Bundesinnenminister Otto Schily (SPD) lehnte entscheidende Zugeständnisse des Bundes jedoch ab. Die zeitlich verschobene Übernahme des Tarifabschlusses im öffentlichen Dienst sei durchaus zumutbar, auch die Beamten müssten ihren Beitrag zur Haushaltskonsolidierung leisten. Er kündigte jedoch die Angleichung der Wochenarbeitszeit für Bundesbeamte im Osten auf 38,5 Stunden an. Das letztjährige Tarifergebnis sieht vor, dass ab dem 1. Januar die Beamteneinkommen um zwei Prozent erhöht werden. Ab 2004 steigen die Einkommen um 2,4 Prozent, wovon jeweils 0,2 Prozent als Versorgungsrücklage abgeführt werden.

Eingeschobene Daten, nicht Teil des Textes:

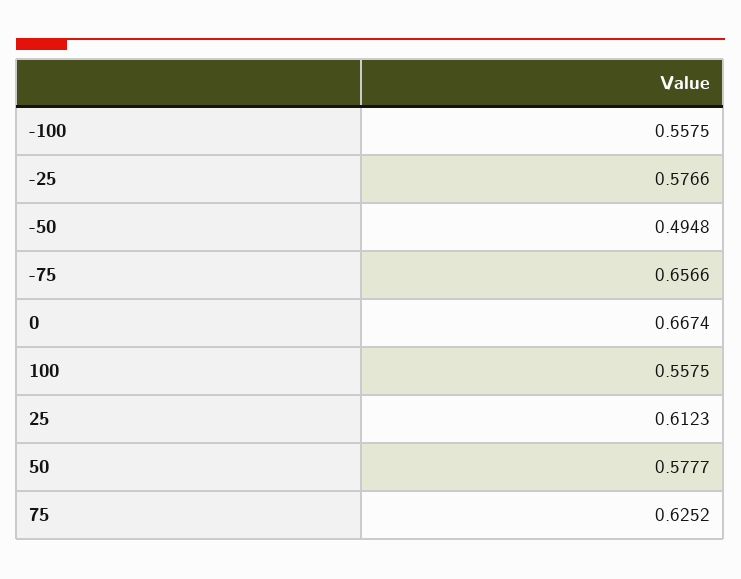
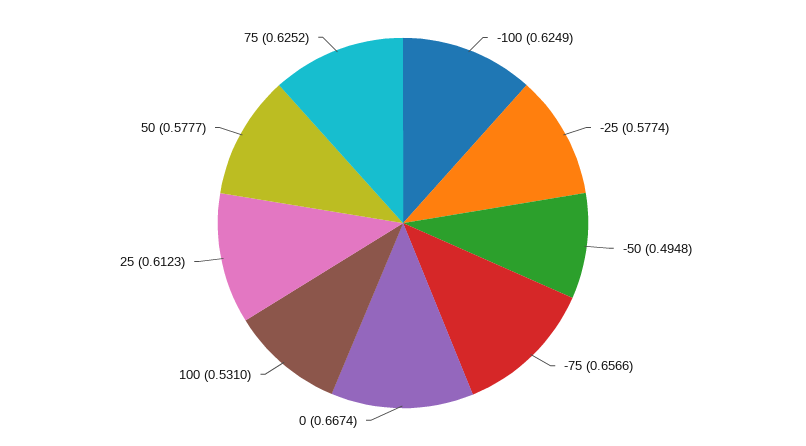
  {
-   "-100": 0.5575,
+   "-100": 0.6249,
-   "-25": 0.5766,
+   "-25": 0.5774,
    "-50": 0.4948,
    "-75": 0.6566,
    "0": 0.6674,
-   "100": 0.5575,
+   "100": 0.531,
    "25": 0.6123,
    "50": 0.5777,
    "75": 0.6252
  }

Geyer sagte, die seit Jahren gängige Praxis der Kürzungen und Abstriche sei "mittlerweile auch den gutwilligsten Kollegen nicht mehr zu vermitteln". So hätten die Beamten im Jahr 2000 erneut eine spürbare Minderung ihrer Kaufkraft hinnehmen müssen. Geyer verlangte erneut einen verbindlichen Stufenplan, nach dem die Ost-Besoldung "ohne Wenn und Aber dem Westen angeglichen wird". Die Beamtenschaft wird sich nach den Worten Geyers nachdrücklich auch gegen eine Verwässerung der Beamtenversorgung wehren. Eine wahllose Übertragung von Einsparmaßnahmen von der Rentenversicherung auf die Pensionsfinanzierung lehne der DBB kategorisch ab. Zwar seien die Finanzierungsprobleme unbestritten, doch werde der Beamtenbund "energisch allen Widerstand leisten, wo der Kern der Beamtenversorgung und damit ein wesentlicher Teil der Identität des Beamtenrechts tangiert wird", sagte Geyer.

Als Teil der Verwaltungsmodernisierung will Schily 70 Bundesbehörden auflösen. Gegenüber dem Stand vor der Wiedervereinigung sollten rund 10 000 Stellen abgebaut werden. Bei dem Modernisierungskonzept gehe es allerdings nicht allein um Stelleneinsparungen, sondern auch darum, die vorhandenen Kapazitäten und Fähigkeiten der Mitarbeiter richtig einzusetzen.